14 Novembre 2009 , Rédigé par Ca Deborde De Potins ! Publié dans #Critique Ciné


On a vu le dernier film catastrophe du roi du genre Roland Emmerich. Avec plusieurs jours de retard, vu le jour de sa sortie, voici la critique.

2012
L'histoire du film est plus que basique : tout le monde l'avait prédit, la fin du monde est proche. Le gouvernement américain et les gouverments du monde entier se prépare à faire face à l'Apocalypse et en ne prévenant pas la population de ce qui se trame la dessous. Bon, certes ce pas compliqué de comprendre mais si l'on regarde le film, on a peur pour nous dans trois ans seulement. Le 21 décembre 2012 est prévue la fin des temps, de notre ère. Roland Emmerich se lance donc dans la réalisation de ce film catastrophe après le très réussit Le Jour d'Après (avant l'adaptation de Michael Bay en 2010 du même concept). Le film démarre directement dans le vif du sujet, dans une mine servant de base à des chercheurs surveillants les mouvements de la croûte terrestre.

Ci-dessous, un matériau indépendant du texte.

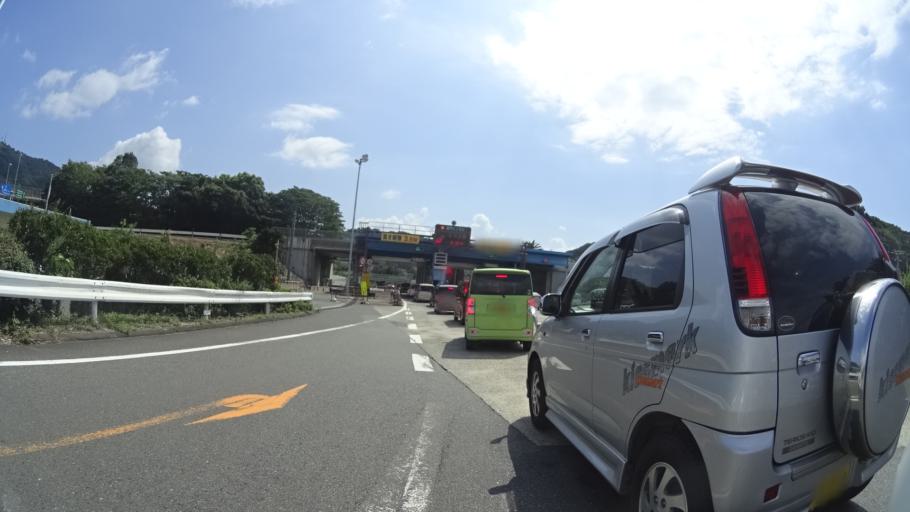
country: JP
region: Yamaguchi
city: Shimonoseki
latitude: 33.9778
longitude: 130.9465
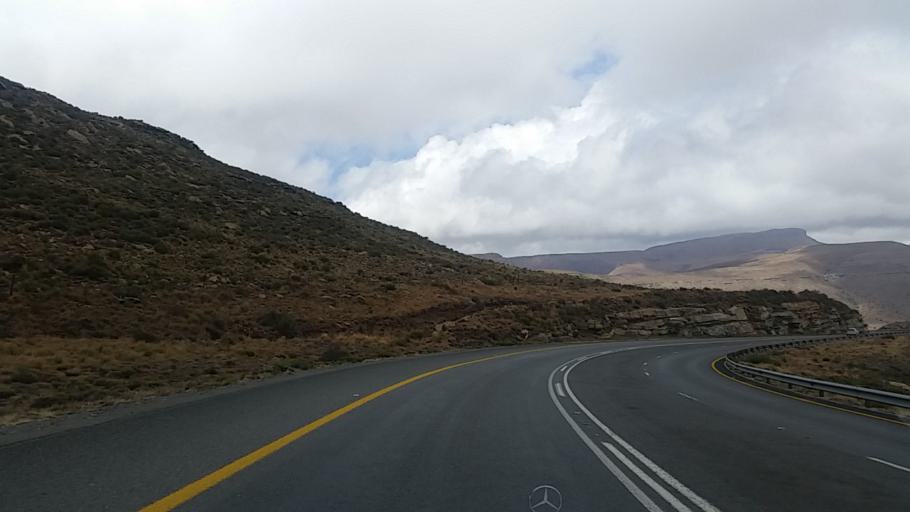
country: ZA
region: Eastern Cape
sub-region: Chris Hani District Municipality
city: Middelburg
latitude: -31.8389
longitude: 24.8652
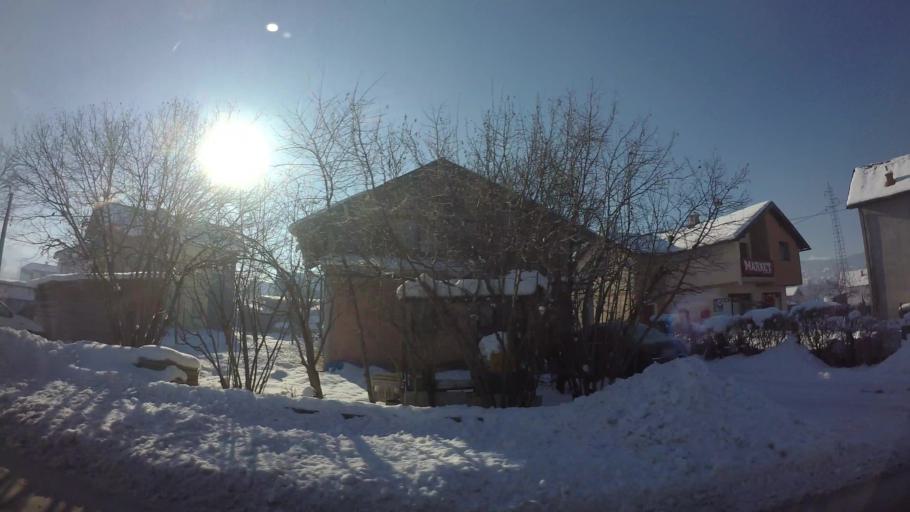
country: BA
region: Federation of Bosnia and Herzegovina
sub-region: Kanton Sarajevo
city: Sarajevo
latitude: 43.8212
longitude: 18.3788
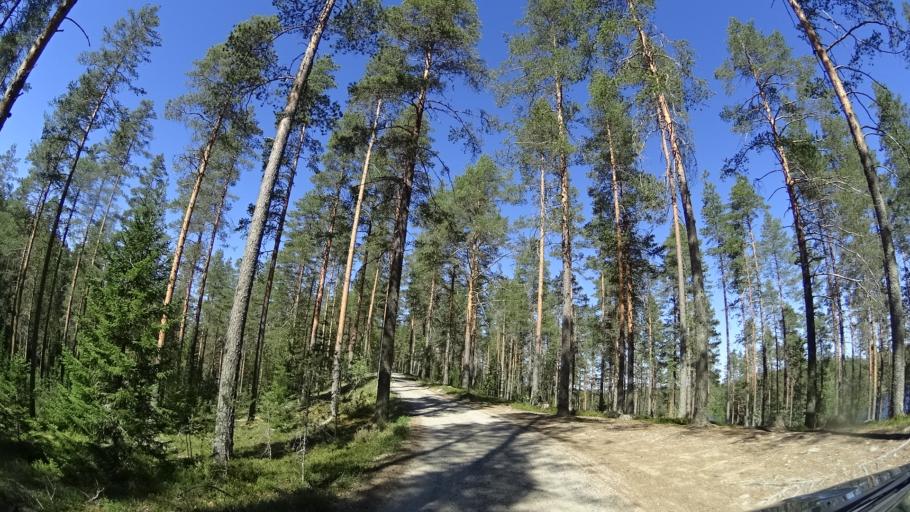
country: FI
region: Kainuu
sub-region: Kajaani
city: Vuolijoki
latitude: 63.9715
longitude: 26.8029
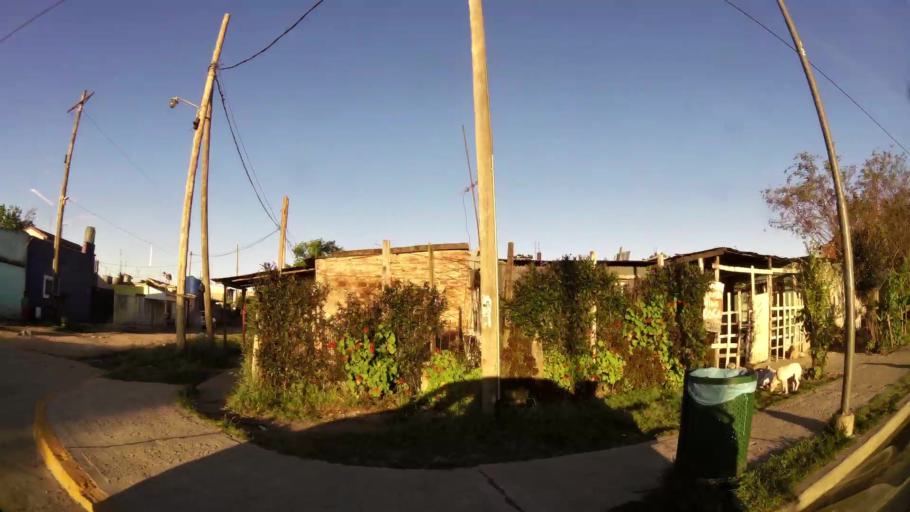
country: AR
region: Buenos Aires
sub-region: Partido de Almirante Brown
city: Adrogue
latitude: -34.7804
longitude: -58.3391
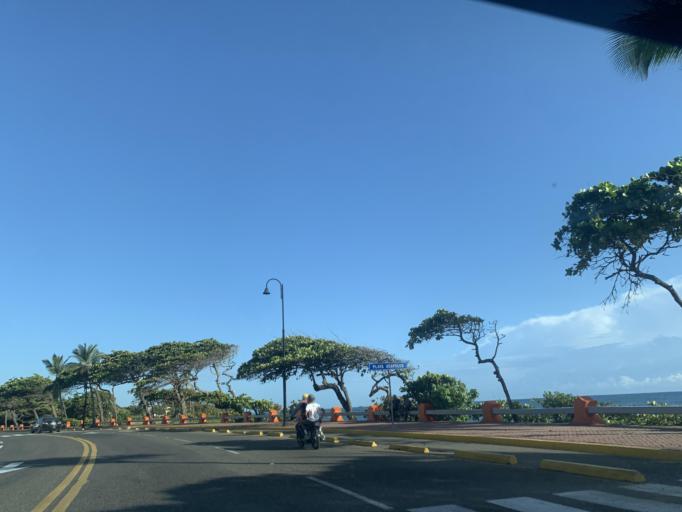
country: DO
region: Puerto Plata
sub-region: Puerto Plata
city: Puerto Plata
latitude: 19.7946
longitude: -70.6805
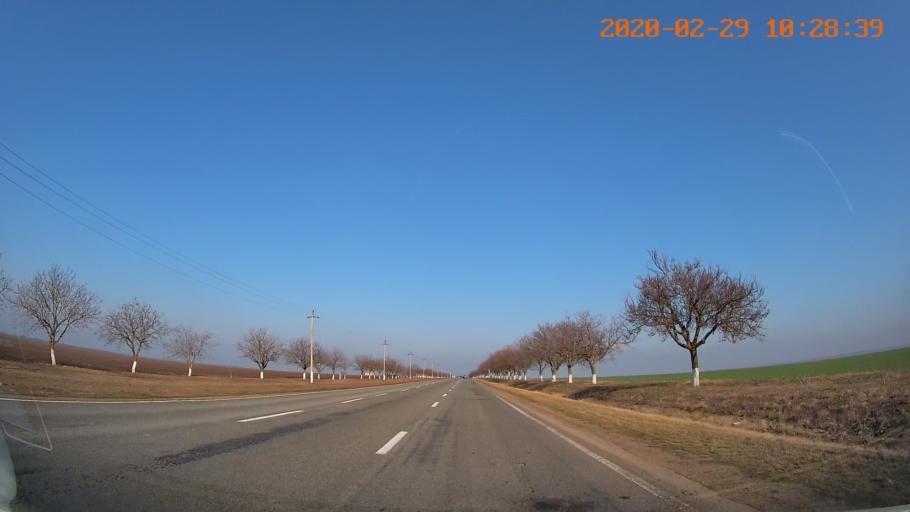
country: MD
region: Telenesti
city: Tiraspolul Nou
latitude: 46.9136
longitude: 29.5901
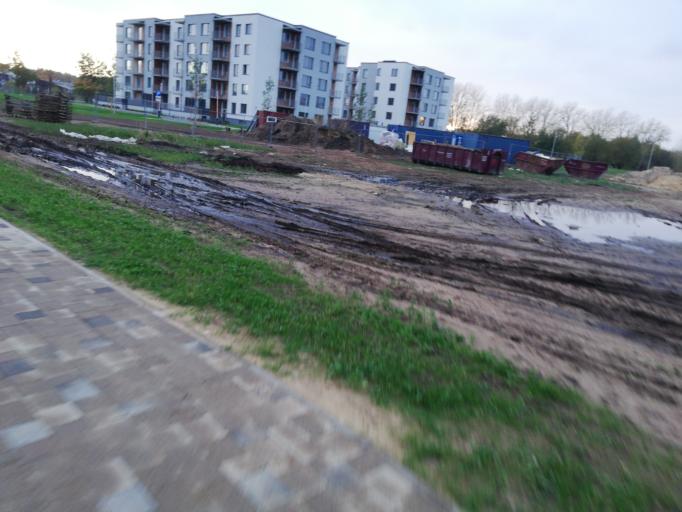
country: LV
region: Stopini
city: Ulbroka
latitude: 56.9391
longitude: 24.2261
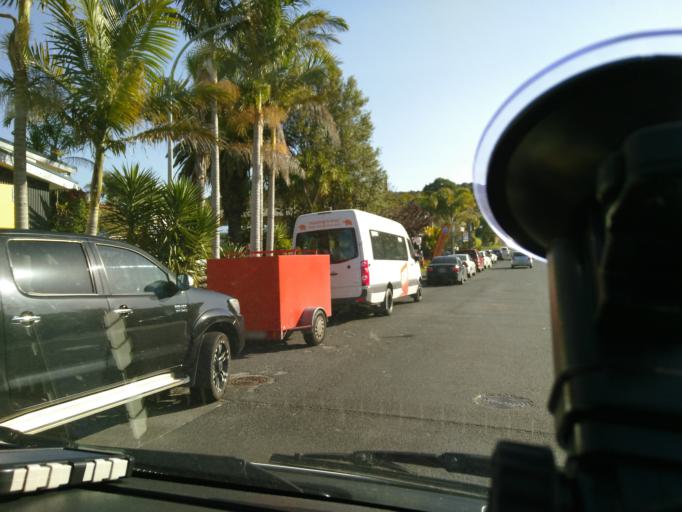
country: NZ
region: Northland
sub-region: Far North District
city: Paihia
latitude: -35.2854
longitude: 174.0949
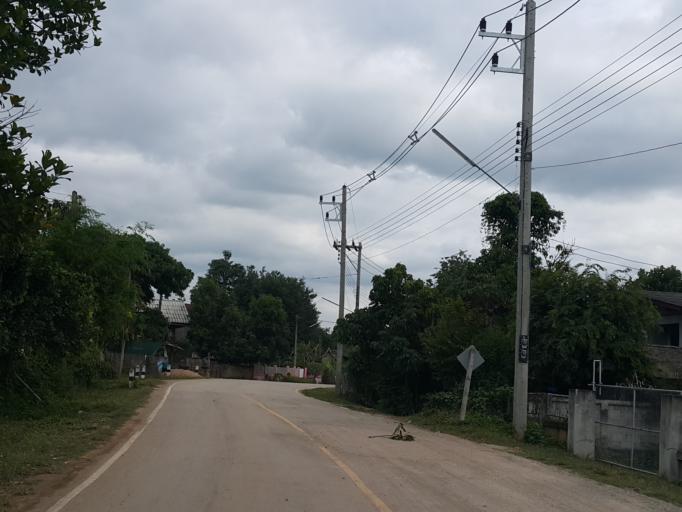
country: TH
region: Lampang
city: Chae Hom
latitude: 18.5748
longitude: 99.4539
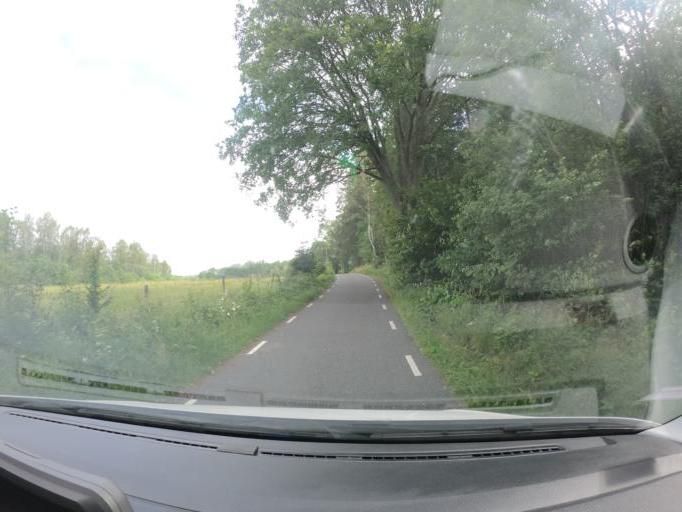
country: SE
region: Skane
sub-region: Eslovs Kommun
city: Stehag
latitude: 56.0131
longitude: 13.3957
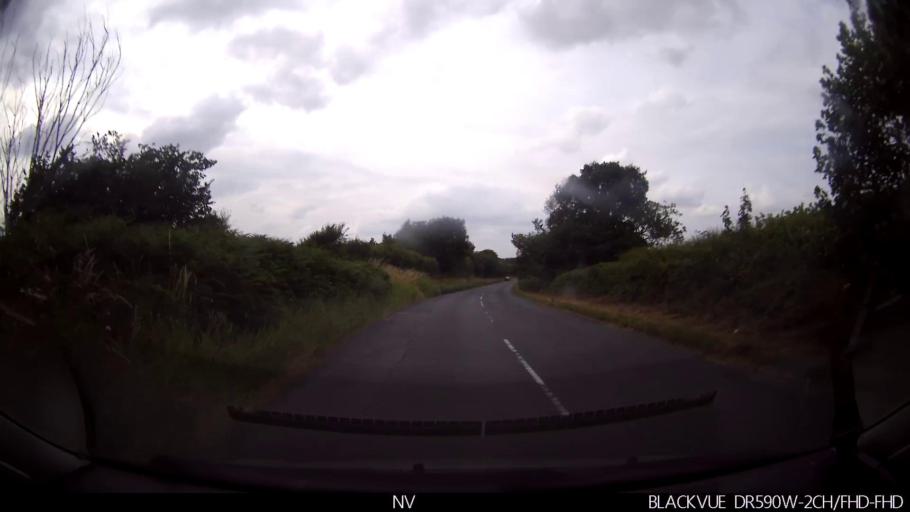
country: GB
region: England
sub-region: City of York
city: Holtby
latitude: 54.0408
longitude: -0.9557
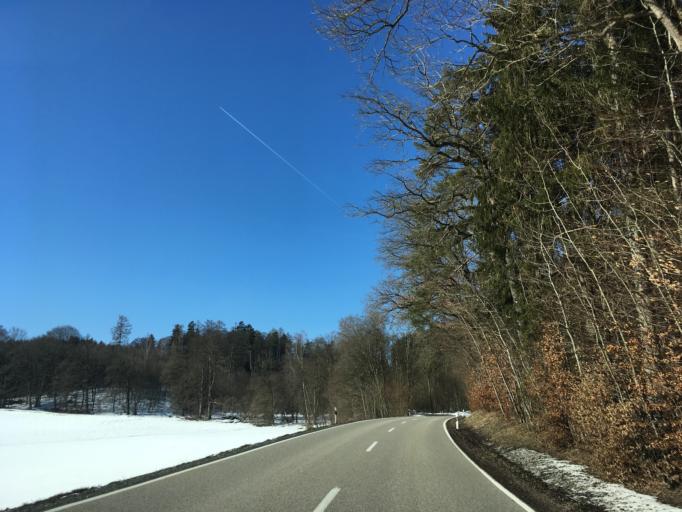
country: DE
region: Bavaria
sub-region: Upper Bavaria
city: Maitenbeth
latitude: 48.1263
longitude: 12.0859
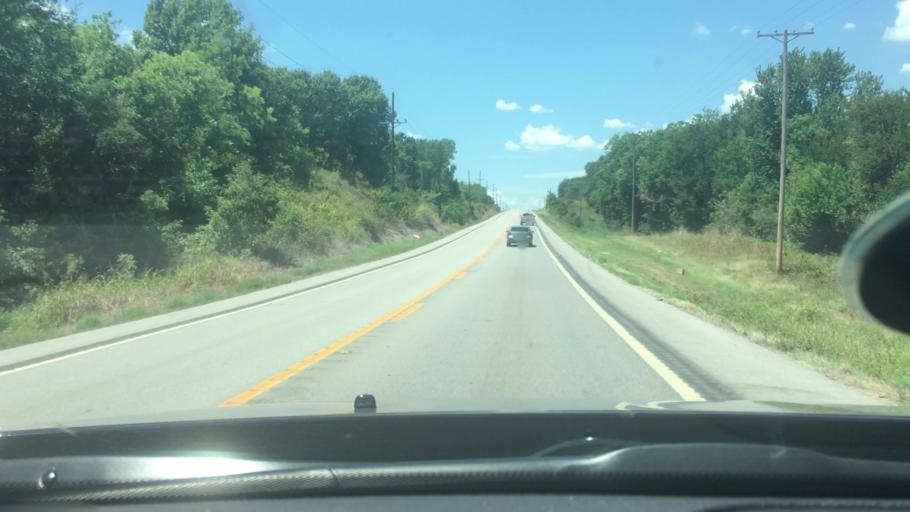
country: US
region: Oklahoma
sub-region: Bryan County
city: Durant
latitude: 33.9974
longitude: -96.2567
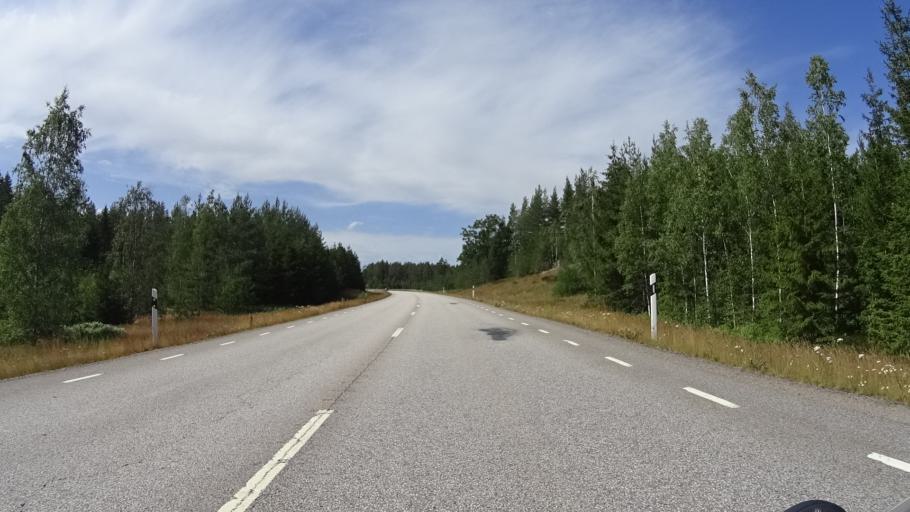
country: SE
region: Kalmar
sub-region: Vasterviks Kommun
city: Gamleby
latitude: 57.9552
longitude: 16.3754
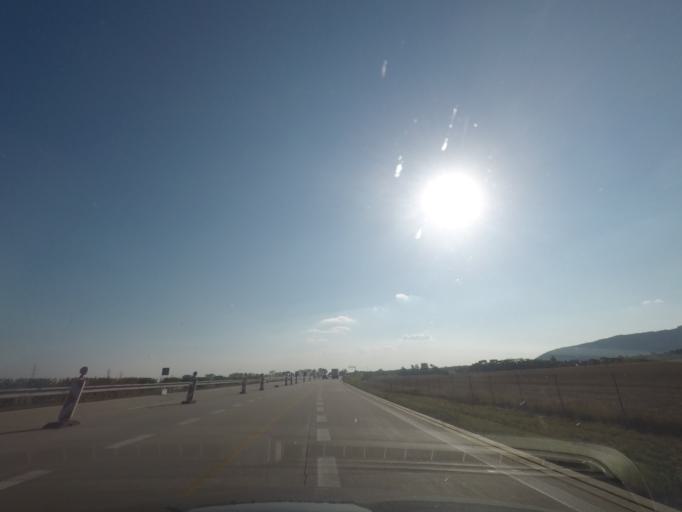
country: CZ
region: Olomoucky
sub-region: Okres Prerov
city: Lipnik nad Becvou
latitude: 49.5494
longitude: 17.6012
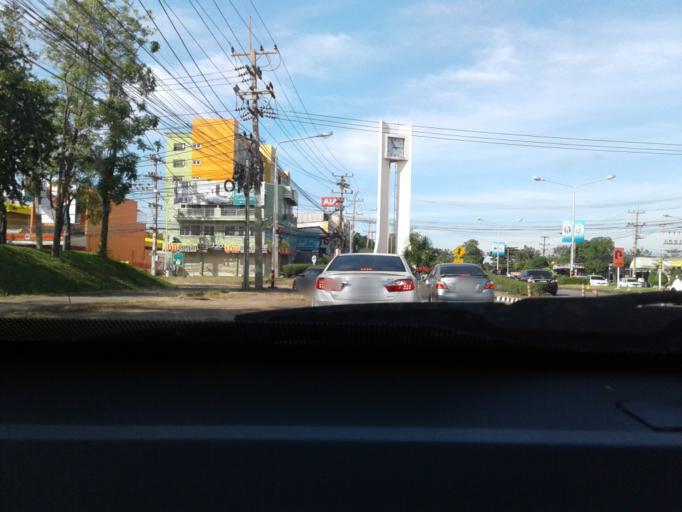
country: TH
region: Nakhon Pathom
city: Salaya
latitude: 13.8006
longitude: 100.3270
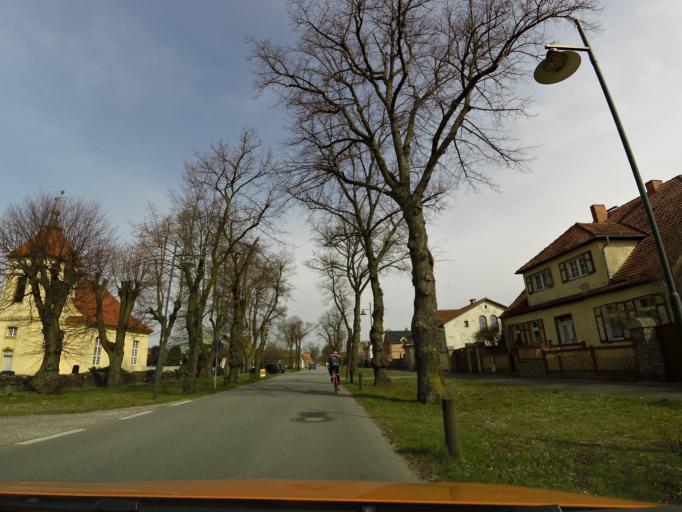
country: DE
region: Brandenburg
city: Stahnsdorf
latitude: 52.3273
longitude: 13.1619
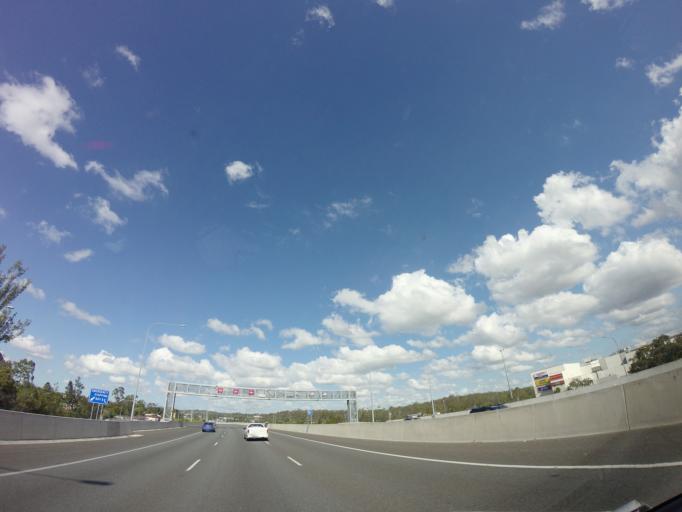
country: AU
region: Queensland
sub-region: Ipswich
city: Redbank
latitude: -27.6039
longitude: 152.8676
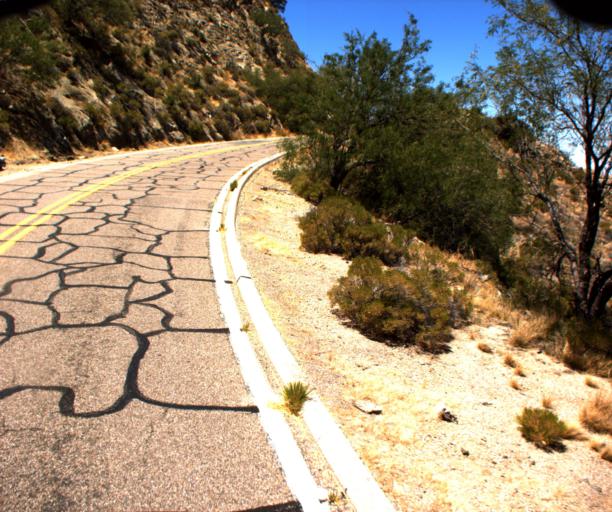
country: US
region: Arizona
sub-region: Pima County
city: Three Points
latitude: 31.9873
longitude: -111.5947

Puis, on arrive enfin chez notre "american hero" John Cusack, écrivain raté, qui doit emmené ses enfants à Yellowstone (a oui, comme par hasard il est divorcé, le cas typique des retrouvailles en fin de film). De fil en aiguile, le film ne nous fait pas perdre une seule seconde dans l'ennui. Roland sait y faire avec nos nerfs ! Cliffanghers, temps d'attentes, laps de temps, ... De plus, l'impressionnante destruction de la côte californienne ou même de Las Vegas et ses casinos, ou encore Hawaï qui réveille ses volcans, ... nous fait vrombir sur notre siège.

Note : 10/10. En bref, le meilleur film catastrophe jamais réalisé avec un casting au poil pour du 100 % Emmerich, le roi du domaine.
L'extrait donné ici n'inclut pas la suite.